> BRIEF: Give back every entry precisely as written, without any of the images.

> DATA UNDER STUDY:
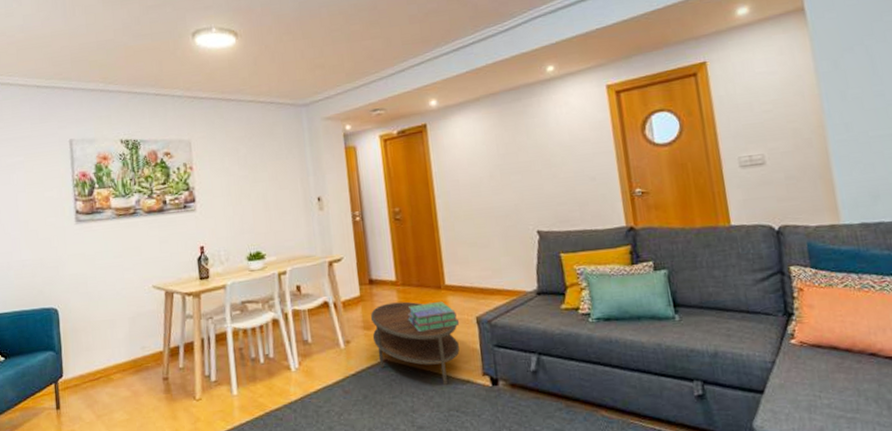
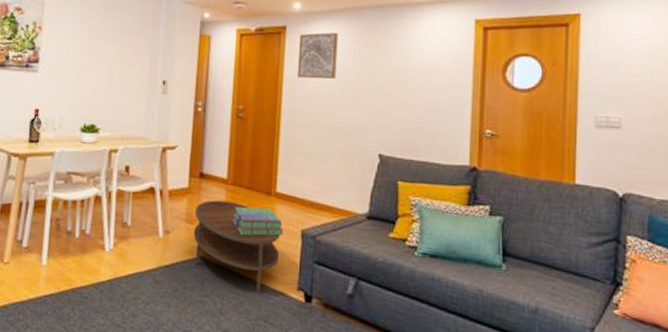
wall art: none [441,122,483,172] -> present [297,32,338,79]

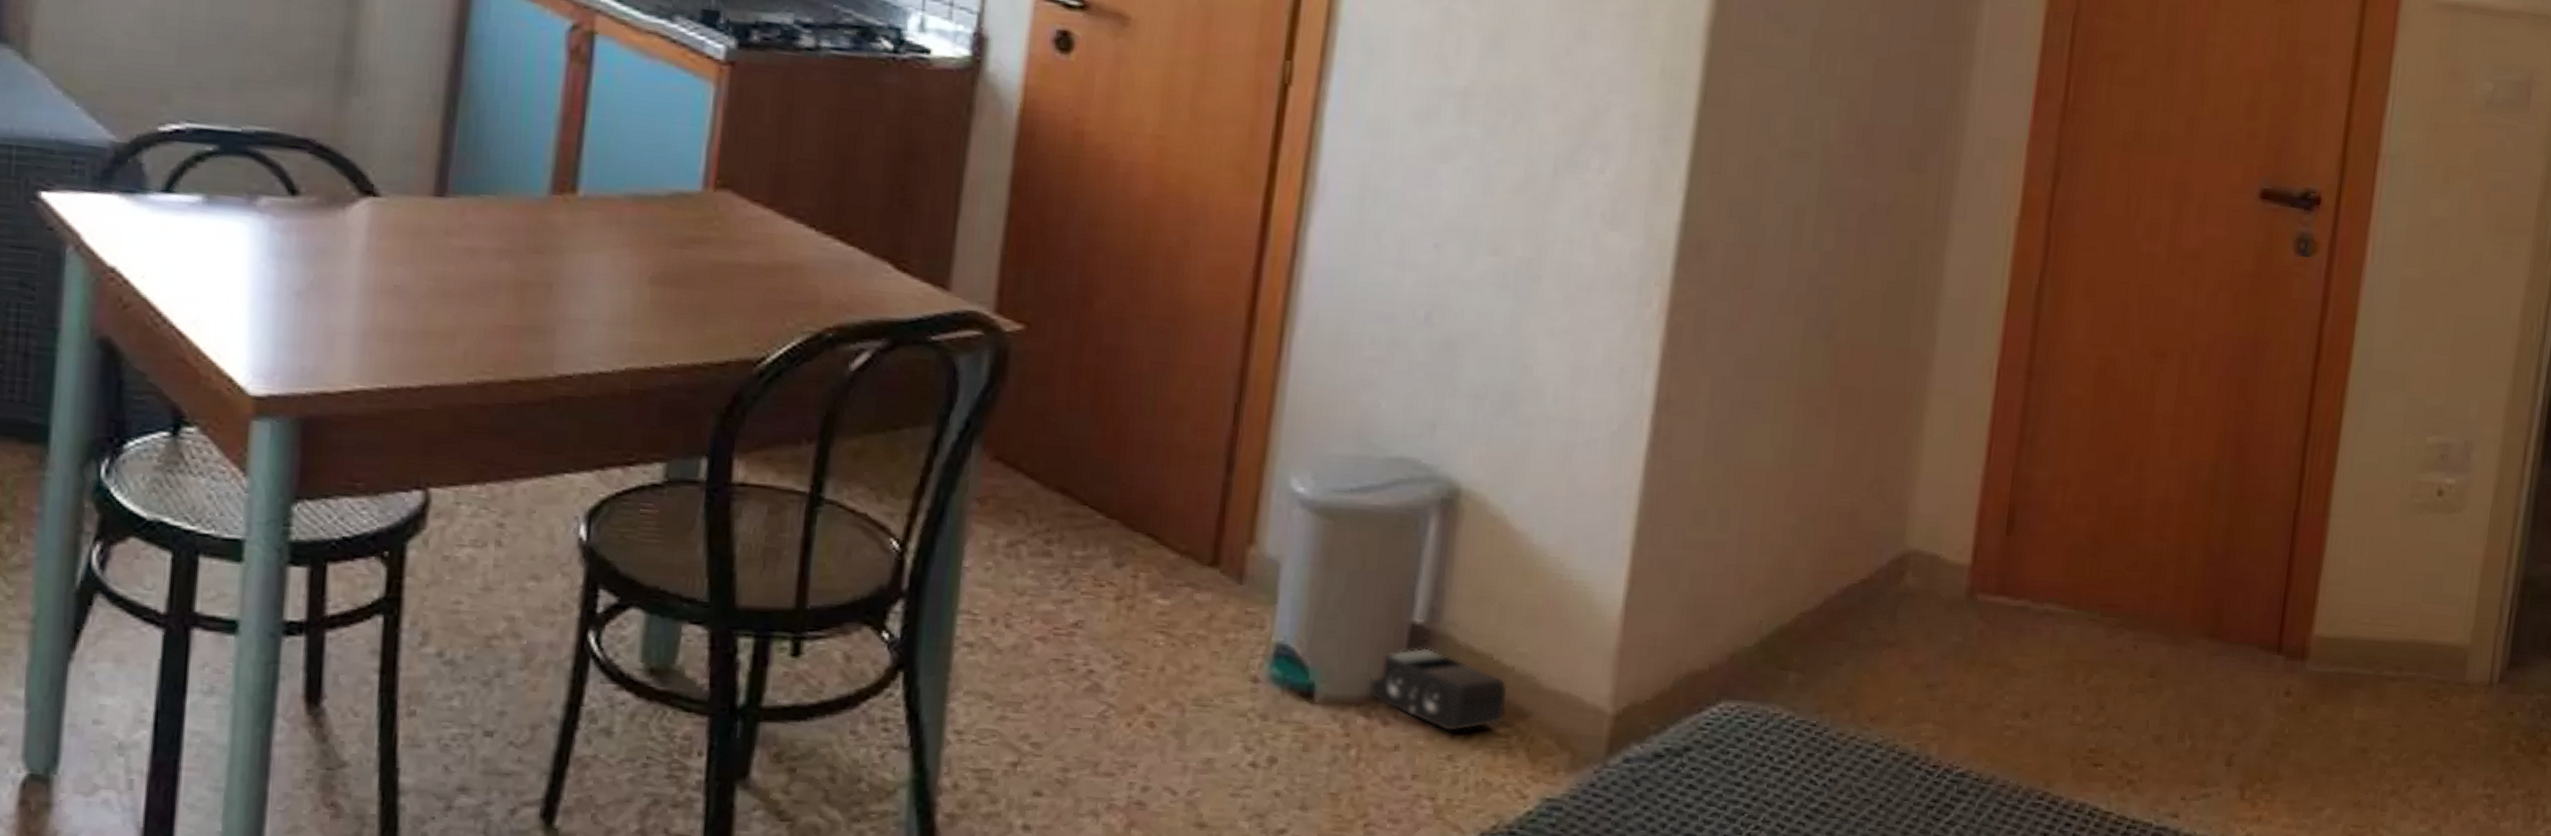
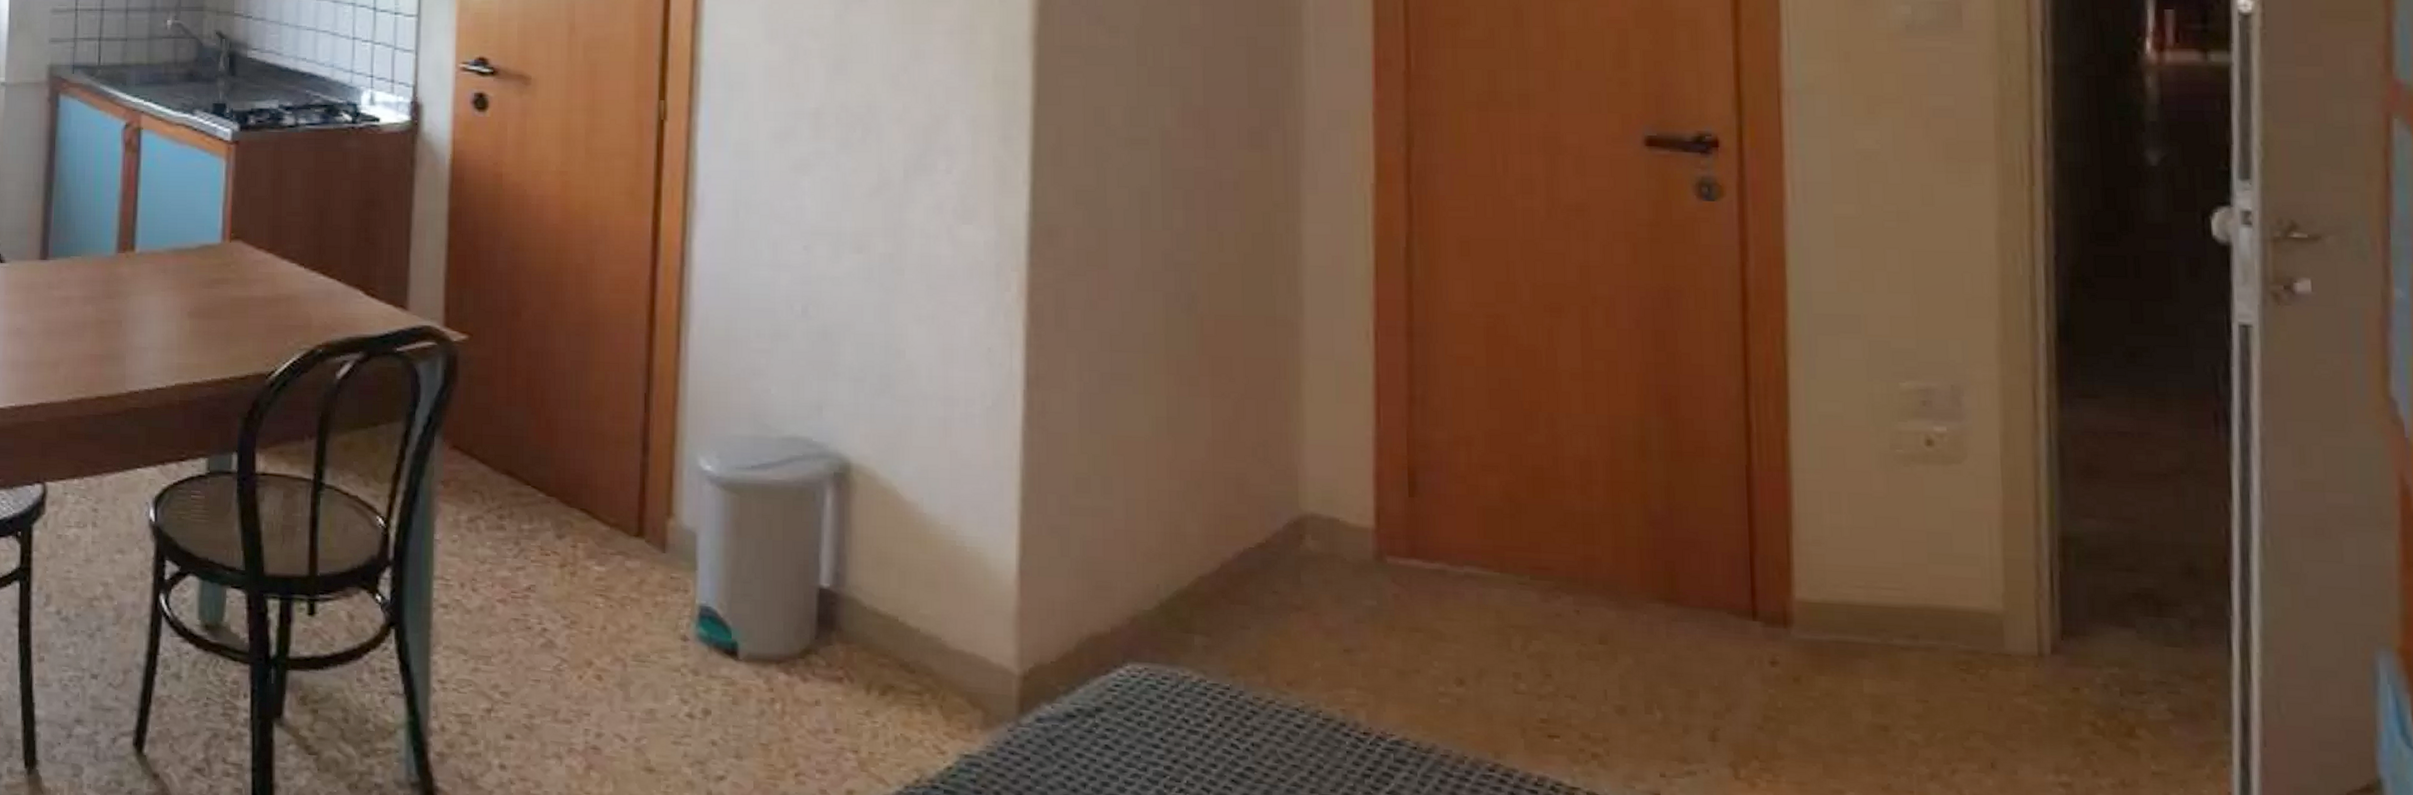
speaker: present [1368,647,1508,732] -> none [786,609,915,689]

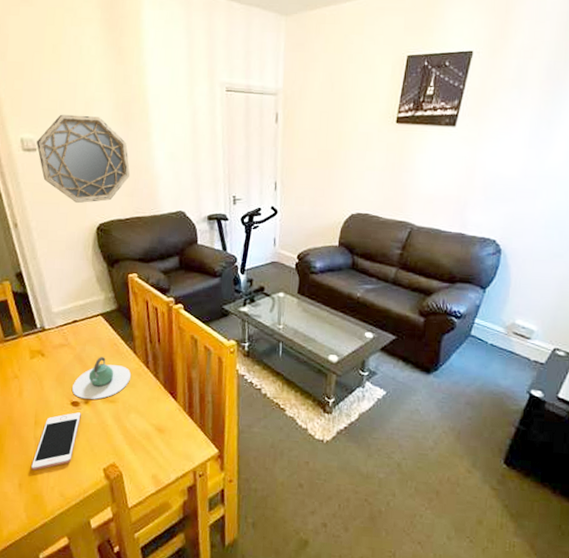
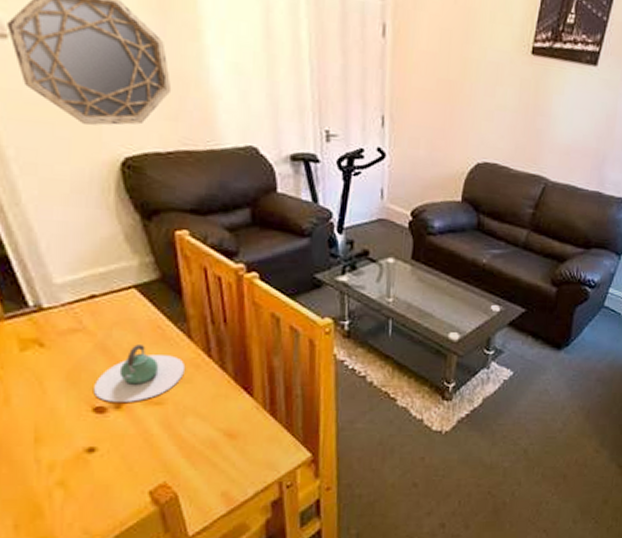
cell phone: present [31,412,81,471] -> none [33,421,110,505]

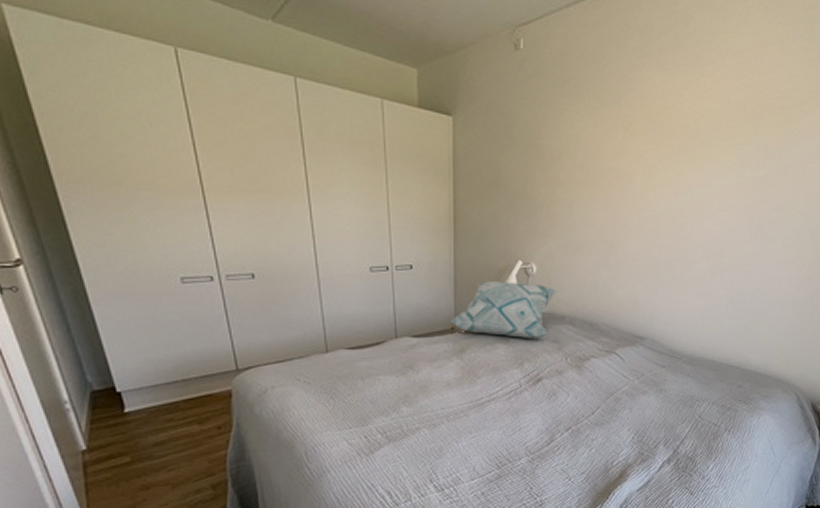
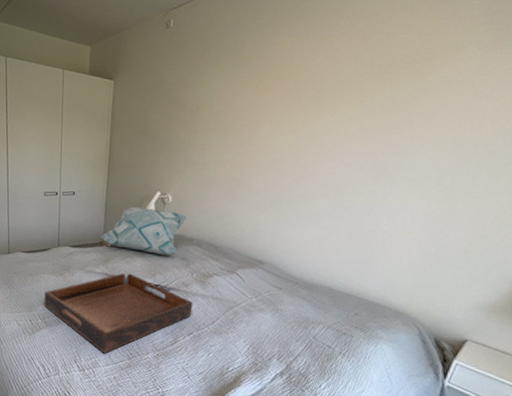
serving tray: none [382,364,569,466] -> present [44,273,193,354]

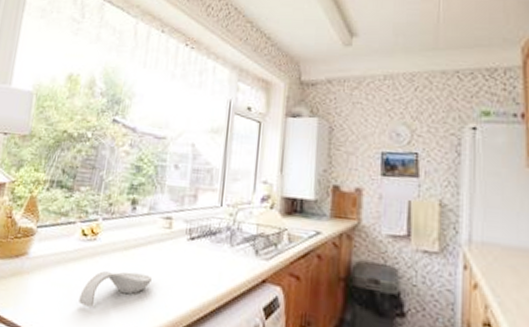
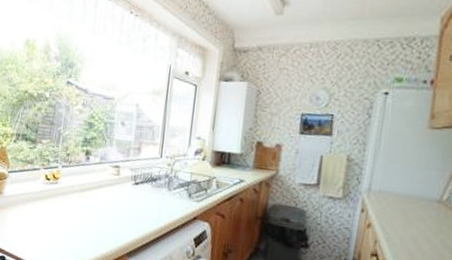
spoon rest: present [79,271,153,307] -> none [46,208,105,235]

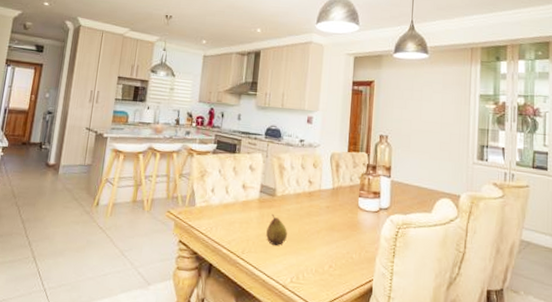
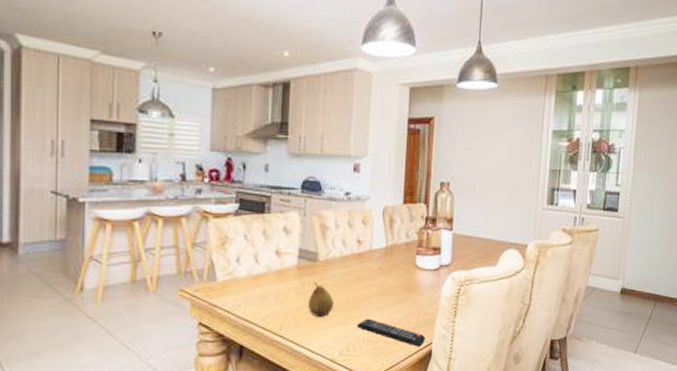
remote control: none [306,250,366,283] -> present [356,318,425,347]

> YOUR SOLUTION:
wall art: none [441,122,483,172] -> present [297,32,338,79]

speaker: present [1368,647,1508,732] -> none [786,609,915,689]

cell phone: present [31,412,81,471] -> none [33,421,110,505]

serving tray: none [382,364,569,466] -> present [44,273,193,354]

spoon rest: present [79,271,153,307] -> none [46,208,105,235]

remote control: none [306,250,366,283] -> present [356,318,425,347]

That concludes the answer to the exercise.